In der Buchhandlung Streit ist am Donnerstagabend aus vielschichtigen Klanglandschaften geschöpft worden. Überraschend neu präsentierten sich freie musikalische Fragmente und lyrische Texte, die zu einem Gesamtkunstwerk verschmolzen.

Hausach. "Schreiben ist wie eine Umarmung mit Worten. Mit Musik kann man dieses Gefühl verstärken", sagte Sigrid Bischler zur Begrüßung in der Buchhandlung Streit. Zusammen mit der Stadt Hausach hatte sie den Lyriker José F.A. Oliver sowie die Musiker Andreas Krennerich und Gerd Vierkötter zur Präsentation der gemeinsamen CD "Herkunftsstimmen" eingeladen.

Zur Einführung erzählte Oliver von der vorabendlichen Premiere an der Germersheimer Musikschule, in deren Rahmen einige seiner Gedichte durch Studenten in zwölf Sprachen übersetzt und mit kurzen Filmen szenisch dargestellt worden waren. "Das war eine mutige Deutschlehrerin, die versucht hat, ihre Schüler auf neuen Wegen an moderne Lyrik heranzuführen", befand Oliver.

Mit einem Zeitungsartikel über "Spanien und seine vergessenen Toten" führte er dann ins eigentliche Thema des Abends ein: Der Spanische Bürgerkrieg und die anschließende Franco-Diktatur mit ihren weitreichenden Schrecken. Offiziell werde in Spanien zu den Verbrechen an den Menschen geschwiegen. Doch Völkerrechts- und Kriegsverbrechen würden, so Oliver, nicht verjähren.

"Ich empfinde eine große Hilflosigkeit bei allem, was weltweit passiert", gestand Oliver. Seine eigene Familie sei vom damaligen Bürgerkrieg betroffen gewesen und auch heute gebe es wieder Krieg und Verfolgung. "Die Erlebnisse in den Kriegsjahren sind eine universelle Geschichte", findet der Lyriker.
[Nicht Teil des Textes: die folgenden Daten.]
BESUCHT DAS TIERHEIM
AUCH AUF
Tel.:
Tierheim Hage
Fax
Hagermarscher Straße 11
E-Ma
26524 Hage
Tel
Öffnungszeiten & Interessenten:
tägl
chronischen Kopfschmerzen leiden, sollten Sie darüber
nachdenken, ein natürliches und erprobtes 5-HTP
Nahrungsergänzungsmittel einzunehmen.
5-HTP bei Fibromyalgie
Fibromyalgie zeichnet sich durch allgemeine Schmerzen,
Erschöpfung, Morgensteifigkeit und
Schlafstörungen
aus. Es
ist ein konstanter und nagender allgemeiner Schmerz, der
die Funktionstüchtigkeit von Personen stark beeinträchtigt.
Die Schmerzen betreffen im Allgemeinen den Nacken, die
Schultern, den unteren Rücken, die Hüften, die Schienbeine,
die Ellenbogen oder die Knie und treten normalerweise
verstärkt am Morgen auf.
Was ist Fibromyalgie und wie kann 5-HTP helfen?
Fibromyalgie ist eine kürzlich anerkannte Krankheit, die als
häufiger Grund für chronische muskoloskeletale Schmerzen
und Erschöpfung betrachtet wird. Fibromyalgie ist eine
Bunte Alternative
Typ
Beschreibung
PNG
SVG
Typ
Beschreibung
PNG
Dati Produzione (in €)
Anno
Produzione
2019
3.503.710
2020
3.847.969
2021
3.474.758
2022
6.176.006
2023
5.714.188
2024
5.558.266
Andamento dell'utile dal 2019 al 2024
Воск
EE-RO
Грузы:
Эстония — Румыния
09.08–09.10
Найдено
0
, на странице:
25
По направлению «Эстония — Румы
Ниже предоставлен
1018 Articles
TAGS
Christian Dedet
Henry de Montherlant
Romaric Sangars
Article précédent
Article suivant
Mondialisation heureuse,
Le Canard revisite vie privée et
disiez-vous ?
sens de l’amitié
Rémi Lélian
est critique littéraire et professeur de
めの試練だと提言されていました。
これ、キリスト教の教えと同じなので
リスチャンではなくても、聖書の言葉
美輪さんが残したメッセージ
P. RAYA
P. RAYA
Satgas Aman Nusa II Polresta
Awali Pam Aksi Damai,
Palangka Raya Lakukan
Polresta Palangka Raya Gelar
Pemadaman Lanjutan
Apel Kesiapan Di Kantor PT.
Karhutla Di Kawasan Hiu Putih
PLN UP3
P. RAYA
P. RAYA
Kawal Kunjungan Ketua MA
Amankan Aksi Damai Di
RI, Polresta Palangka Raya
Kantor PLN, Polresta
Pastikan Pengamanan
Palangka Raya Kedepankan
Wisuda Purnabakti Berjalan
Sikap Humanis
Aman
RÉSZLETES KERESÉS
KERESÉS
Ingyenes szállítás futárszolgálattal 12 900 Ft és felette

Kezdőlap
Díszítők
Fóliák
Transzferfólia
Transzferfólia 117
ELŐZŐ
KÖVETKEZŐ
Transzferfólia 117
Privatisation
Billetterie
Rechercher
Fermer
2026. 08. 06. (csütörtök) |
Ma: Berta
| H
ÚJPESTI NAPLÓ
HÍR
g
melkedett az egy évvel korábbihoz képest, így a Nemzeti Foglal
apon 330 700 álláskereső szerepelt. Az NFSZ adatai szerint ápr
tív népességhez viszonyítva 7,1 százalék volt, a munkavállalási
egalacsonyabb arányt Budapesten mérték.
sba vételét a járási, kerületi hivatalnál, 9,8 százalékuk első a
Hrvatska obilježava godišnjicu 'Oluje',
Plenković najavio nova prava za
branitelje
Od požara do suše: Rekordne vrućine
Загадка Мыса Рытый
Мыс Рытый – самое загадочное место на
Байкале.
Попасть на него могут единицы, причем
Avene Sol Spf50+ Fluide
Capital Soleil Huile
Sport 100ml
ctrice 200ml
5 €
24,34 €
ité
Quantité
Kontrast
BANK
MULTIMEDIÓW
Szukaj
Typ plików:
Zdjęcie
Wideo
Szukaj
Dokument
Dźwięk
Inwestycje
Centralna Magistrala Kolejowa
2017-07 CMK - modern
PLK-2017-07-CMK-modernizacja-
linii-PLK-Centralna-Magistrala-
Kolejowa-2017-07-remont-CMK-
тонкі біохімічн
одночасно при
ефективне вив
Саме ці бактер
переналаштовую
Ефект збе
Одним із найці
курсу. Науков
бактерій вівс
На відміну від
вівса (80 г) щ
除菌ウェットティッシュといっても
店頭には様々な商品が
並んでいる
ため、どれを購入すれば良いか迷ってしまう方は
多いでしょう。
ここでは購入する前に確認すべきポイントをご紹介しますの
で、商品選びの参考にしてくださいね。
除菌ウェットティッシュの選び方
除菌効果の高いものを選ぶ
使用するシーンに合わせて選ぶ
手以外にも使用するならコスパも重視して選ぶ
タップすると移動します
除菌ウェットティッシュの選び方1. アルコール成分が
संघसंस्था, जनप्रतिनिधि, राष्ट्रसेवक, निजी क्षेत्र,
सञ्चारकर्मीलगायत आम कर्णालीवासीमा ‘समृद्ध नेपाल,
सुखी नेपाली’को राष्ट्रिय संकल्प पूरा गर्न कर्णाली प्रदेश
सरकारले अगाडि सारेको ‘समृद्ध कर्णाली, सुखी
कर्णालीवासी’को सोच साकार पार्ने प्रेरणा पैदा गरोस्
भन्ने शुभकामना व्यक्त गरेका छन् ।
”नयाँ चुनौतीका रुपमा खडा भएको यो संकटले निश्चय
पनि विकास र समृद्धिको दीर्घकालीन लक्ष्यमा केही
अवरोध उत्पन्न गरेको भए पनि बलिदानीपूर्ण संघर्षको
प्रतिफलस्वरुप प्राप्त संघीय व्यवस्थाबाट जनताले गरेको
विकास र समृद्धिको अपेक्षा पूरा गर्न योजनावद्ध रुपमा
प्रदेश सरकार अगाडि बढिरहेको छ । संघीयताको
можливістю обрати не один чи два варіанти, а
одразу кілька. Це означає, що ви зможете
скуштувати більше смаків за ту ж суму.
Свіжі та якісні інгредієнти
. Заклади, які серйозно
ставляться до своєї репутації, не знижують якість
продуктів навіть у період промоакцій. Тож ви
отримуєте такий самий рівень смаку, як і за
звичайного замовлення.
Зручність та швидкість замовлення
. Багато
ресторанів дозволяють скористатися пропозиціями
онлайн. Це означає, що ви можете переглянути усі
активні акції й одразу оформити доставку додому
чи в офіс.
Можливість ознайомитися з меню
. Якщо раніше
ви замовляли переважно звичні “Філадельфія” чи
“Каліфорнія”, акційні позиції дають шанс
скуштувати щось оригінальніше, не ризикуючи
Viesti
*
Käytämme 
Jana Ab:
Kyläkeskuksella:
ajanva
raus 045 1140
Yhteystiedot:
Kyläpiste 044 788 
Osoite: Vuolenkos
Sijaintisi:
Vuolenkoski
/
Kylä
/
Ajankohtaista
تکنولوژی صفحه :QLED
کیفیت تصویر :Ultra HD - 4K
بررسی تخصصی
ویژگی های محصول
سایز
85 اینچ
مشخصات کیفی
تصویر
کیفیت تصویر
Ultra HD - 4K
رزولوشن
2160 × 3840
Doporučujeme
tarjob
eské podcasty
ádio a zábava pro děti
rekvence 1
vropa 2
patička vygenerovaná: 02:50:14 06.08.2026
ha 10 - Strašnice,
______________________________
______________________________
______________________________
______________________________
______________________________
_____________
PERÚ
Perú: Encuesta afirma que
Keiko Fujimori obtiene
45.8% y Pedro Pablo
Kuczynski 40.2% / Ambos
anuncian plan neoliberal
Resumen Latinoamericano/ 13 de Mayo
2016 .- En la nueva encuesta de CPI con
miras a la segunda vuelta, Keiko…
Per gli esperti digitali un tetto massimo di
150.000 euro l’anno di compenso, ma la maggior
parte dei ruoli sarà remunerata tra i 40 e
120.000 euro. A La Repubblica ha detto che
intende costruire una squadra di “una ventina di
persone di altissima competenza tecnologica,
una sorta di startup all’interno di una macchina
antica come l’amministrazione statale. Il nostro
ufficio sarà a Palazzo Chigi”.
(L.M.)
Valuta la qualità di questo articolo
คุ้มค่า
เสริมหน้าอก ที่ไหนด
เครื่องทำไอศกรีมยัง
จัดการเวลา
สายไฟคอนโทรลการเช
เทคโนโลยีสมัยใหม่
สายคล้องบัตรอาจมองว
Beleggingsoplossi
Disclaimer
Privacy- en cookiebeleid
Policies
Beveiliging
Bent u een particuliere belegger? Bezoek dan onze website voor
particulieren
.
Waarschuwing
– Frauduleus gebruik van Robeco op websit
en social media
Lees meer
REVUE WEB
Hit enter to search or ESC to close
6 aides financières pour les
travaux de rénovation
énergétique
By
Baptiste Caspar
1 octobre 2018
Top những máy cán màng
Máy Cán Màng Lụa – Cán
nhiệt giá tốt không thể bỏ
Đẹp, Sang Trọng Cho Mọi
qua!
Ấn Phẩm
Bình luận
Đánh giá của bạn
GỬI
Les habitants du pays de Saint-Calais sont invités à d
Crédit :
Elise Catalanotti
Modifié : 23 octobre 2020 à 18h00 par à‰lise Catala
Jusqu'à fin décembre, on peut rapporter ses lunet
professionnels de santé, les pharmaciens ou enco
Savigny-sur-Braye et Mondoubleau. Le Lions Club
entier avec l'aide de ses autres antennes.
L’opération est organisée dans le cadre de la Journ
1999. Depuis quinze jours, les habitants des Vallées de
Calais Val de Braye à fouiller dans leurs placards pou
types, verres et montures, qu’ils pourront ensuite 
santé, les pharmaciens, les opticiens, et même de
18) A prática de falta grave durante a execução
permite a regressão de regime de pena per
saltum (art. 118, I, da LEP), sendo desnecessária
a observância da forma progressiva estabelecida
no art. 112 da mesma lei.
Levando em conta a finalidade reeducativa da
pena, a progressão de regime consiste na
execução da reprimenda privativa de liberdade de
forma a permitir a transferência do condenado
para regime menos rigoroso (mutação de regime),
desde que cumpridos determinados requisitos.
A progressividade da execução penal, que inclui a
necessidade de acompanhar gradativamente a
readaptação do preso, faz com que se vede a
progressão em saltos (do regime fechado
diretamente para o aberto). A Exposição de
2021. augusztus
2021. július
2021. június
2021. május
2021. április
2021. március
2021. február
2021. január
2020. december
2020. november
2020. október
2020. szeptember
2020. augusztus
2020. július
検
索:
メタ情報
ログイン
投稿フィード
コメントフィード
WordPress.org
Eingebettet in den Lautteppich des Abends las Oliver seine Kolumne, die er jüngst für eine türkische Zeitung geschrieben hatte. Dort hieß es unter anderem: "Zwischen Bevormundung und mundtot ist nur ein Katzensprung. Ein unberechenbarer Wildkatzensprung. Oder ist es eine Bestie? Eine gemachte Bestie? Eine von uns gemachte Bestie? Zwischen mundtot und tot lauert der Augenblick ausgefahrener und reißender Krallen."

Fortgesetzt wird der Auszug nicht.